When asked about Kopitar, Anderson said the Kings’ captain will have the younger players over to his house so they can hang out with his children and have dinner with his family. The first couple of times Anderson had dinner at the Kopitar house, he said he felt starstruck because he was not sure what to expect.

But Anderson eventually realized something that helped him overcome being nervous about going to those family dinners. The more often he was invited, the more Kopitar wanted him to be himself.

Anderson said Doughty and Kopitar are so welcoming that they go as far as making sure their younger teammates feel comfortable with their living situations. That can include anything from making furniture recommendations to connecting them with a real estate agent if needed.

“They make you feel like you belong and you’re part of the team,” Anderson said. “I don’t know if that always happens. But we have been so lucky to have those two, [Jonathan Quick] and I’ll even throw Brownie [Dustin Brown] in there too. For my first couple years, those guys all welcomed the young guys with open arms to be part of their own family.”

After this season, Kopitar has one year left on his contract while Doughty has four. Both have built the sort of resumes that will see them retire as two of the greatest Kings of all time while also making strong cases for being inducted into the Hall of Fame.

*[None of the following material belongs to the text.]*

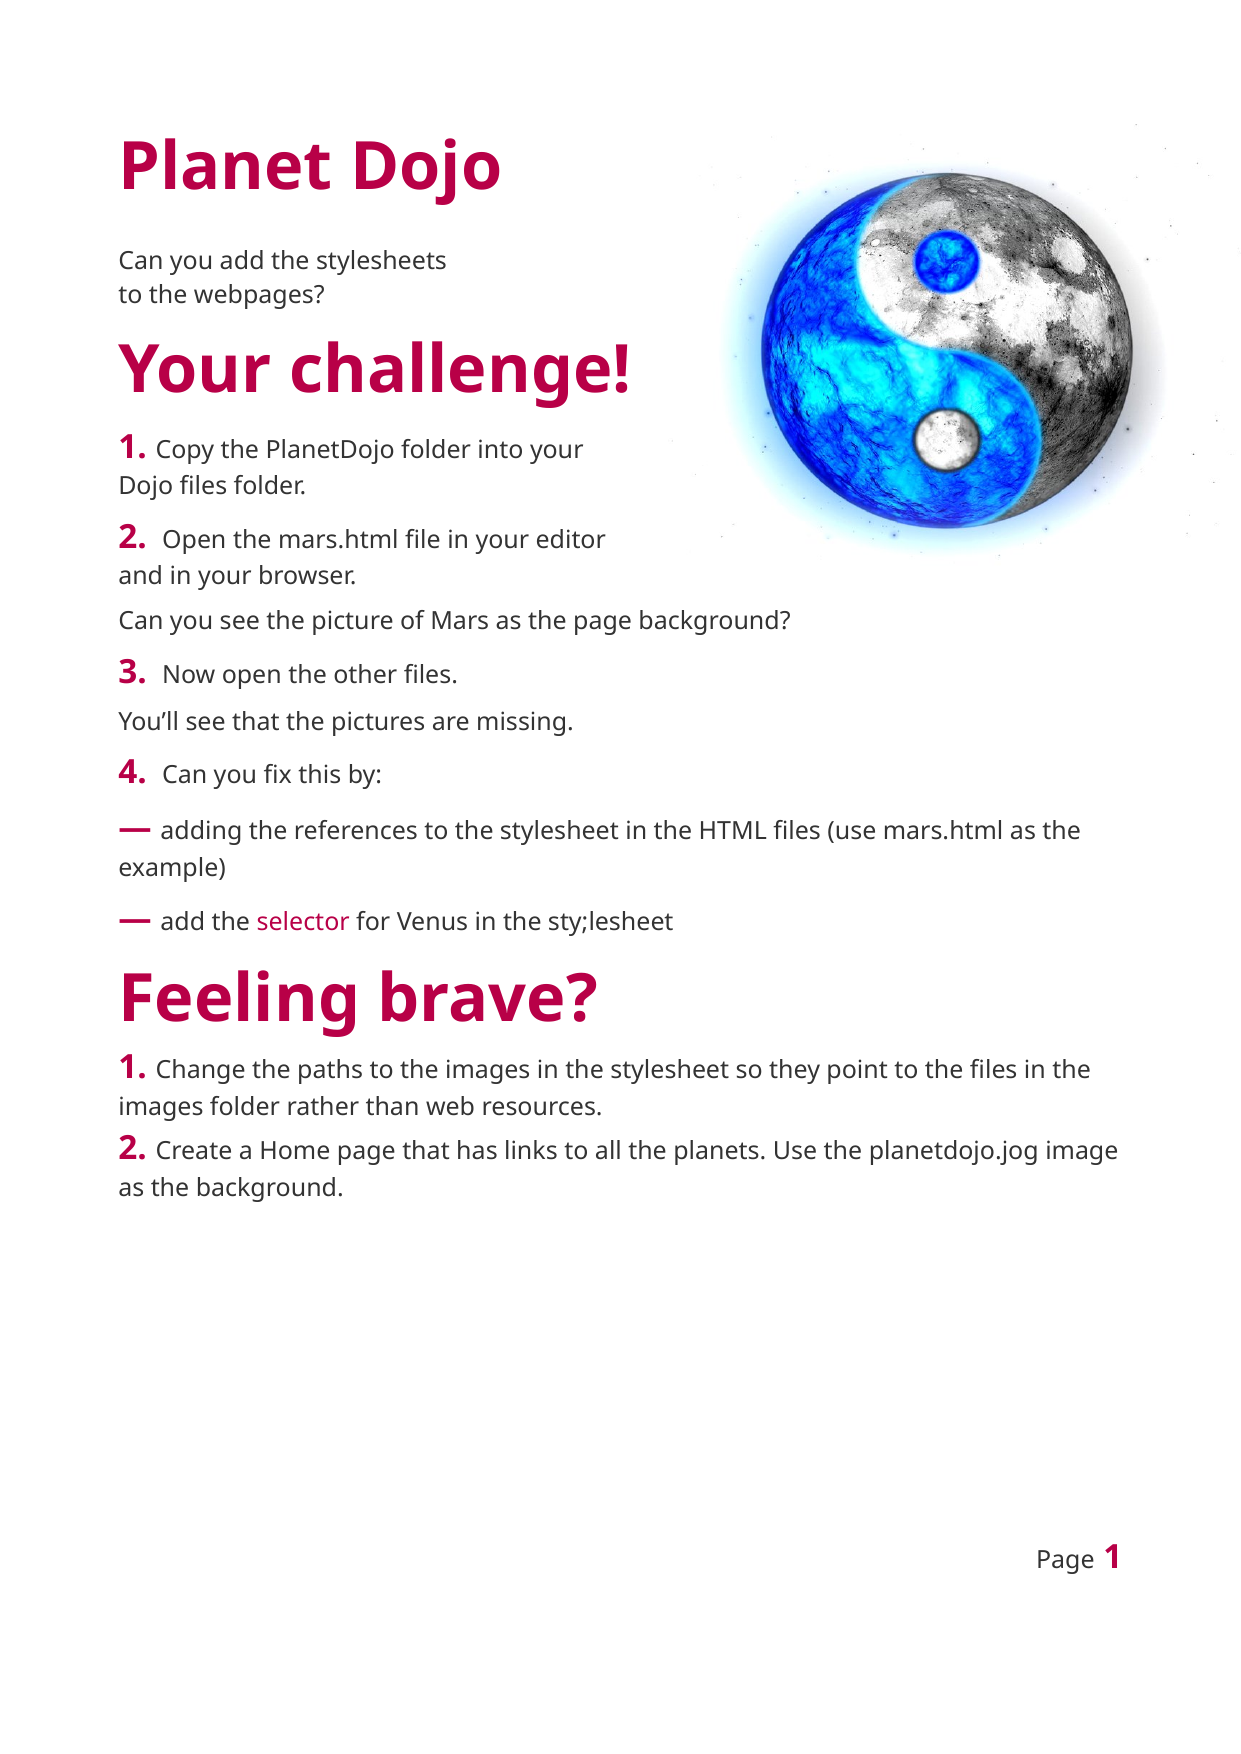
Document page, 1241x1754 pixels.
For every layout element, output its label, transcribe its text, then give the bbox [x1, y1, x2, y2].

But for Doughty and Kopitar, their careers are about more than that.

Maybe there will come a day when players such as Anderson, Byfield or Clarke are in their 30s and look back on what life was like earlier in their careers. They will share stories of what it was like to learn from an older group of guys who cared about them with the hope those lessons can continue to be taught to the next generation.

That is the legacy Doughty and Kopitar want to leave.

“We’ve had some not so good teams at the start and then we had some really good teams,” Kopitar said. “I think our upside now can be very high. I see the potential here with this team and I wouldn’t want to play anywhere else.”